-- DATA FOR THIS EXERCISE start --

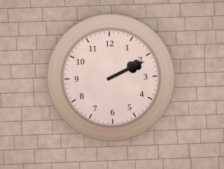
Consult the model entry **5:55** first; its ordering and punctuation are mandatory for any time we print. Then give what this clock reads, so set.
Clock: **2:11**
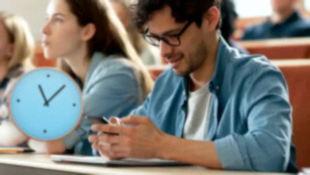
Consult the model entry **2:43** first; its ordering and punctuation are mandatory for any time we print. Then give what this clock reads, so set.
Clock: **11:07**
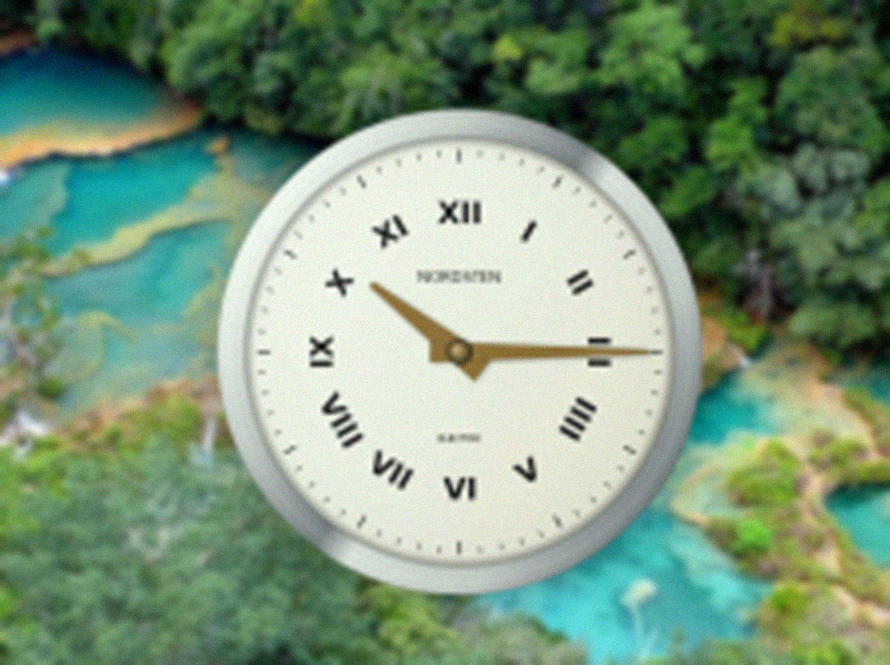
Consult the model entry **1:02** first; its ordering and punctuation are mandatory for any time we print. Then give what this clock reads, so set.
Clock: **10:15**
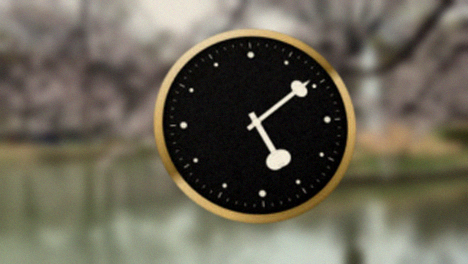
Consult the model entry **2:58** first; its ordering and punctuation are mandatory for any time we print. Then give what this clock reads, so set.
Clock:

-- DATA FOR THIS EXERCISE end --
-- DATA FOR THIS EXERCISE start --

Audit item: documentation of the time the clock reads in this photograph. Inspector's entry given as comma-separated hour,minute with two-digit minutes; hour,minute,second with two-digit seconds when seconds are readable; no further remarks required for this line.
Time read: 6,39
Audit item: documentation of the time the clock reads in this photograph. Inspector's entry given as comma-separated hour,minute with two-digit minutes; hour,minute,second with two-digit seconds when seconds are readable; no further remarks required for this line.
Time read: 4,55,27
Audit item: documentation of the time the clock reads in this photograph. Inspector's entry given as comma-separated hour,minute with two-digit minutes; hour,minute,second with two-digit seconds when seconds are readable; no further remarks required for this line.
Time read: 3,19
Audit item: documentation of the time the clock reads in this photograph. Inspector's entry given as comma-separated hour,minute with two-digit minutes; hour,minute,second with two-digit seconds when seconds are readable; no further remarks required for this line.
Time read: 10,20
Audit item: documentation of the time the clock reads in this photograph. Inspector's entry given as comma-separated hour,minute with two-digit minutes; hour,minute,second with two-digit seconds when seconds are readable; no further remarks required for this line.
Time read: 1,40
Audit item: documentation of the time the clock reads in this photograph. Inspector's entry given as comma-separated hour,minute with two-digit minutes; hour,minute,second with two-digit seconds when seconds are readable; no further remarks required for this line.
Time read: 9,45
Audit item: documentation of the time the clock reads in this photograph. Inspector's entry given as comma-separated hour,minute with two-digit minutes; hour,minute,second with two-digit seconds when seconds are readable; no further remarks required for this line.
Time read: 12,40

-- DATA FOR THIS EXERCISE end --

◆ GOAL OF THE EXERCISE
If you tally the lines of the entries above that contain the string "print", counting only matches with the same case, what number do you get? Reply with the number alone.

◆ REPLY
4